Field biologists identified 478 flytraps while undertaking federal protected species surveys of the construction zone in August 2018. Because North Carolina laws regulate relocation of flytraps, Tyner said, the biologists transplanted them to a nearby area on Duke Energy’s property but outside the construction boundaries. Other flytraps were already growing in the transplant area. All told, there are now an estimated 573 Venus flytraps there.

During the protected species surveys, biologists also identified dozens of other native plants in the construction zone, which Duke Energy donated to the Southeastern Coastal Chapter of the N.C. Native Plant Society.

The native plant group, in turn, donated many of those plants to the Kresge Greenhouse at the University of North Carolina-Wilmington, Winterbauer said.  Although the public can no longer visit the Venus flytraps, biologists have reported to Duke Energy that they appear to be thriving.

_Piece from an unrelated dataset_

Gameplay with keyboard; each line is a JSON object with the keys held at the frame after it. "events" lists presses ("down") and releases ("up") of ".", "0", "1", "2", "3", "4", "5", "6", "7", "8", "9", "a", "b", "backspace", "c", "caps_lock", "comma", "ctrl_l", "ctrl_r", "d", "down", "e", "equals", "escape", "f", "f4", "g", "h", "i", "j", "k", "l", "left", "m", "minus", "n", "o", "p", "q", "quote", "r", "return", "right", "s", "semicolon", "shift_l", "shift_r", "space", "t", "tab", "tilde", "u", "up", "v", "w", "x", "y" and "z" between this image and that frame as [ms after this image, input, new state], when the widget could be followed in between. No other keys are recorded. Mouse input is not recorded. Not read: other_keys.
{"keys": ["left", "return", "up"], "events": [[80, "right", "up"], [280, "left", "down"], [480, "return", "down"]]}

Learn more about Venus flytraps

How do Venus flytraps trap insects? Find out how they live and grow at this link

Plants donated to Native Plant Society 

Native plants discovered on Duke Energy property in Wilmington and donated to the N.C. Native Plant Society included dwarf coastal azaleas (Rhododendron atlanticum), Southern sheep kill (Kalmia carolina), deer’s-tongue (Trilisa odoratissima), yellow pitcher plant (Sarracenia flava), large spreading pogonia (Cleistesiopsis divaricata), crow-poison (Stenanthium densum), orange milkwort (Polygala lutea), common pyxie-moss (Pyxidanthera barbulata) and wild olive (Cartrema americana).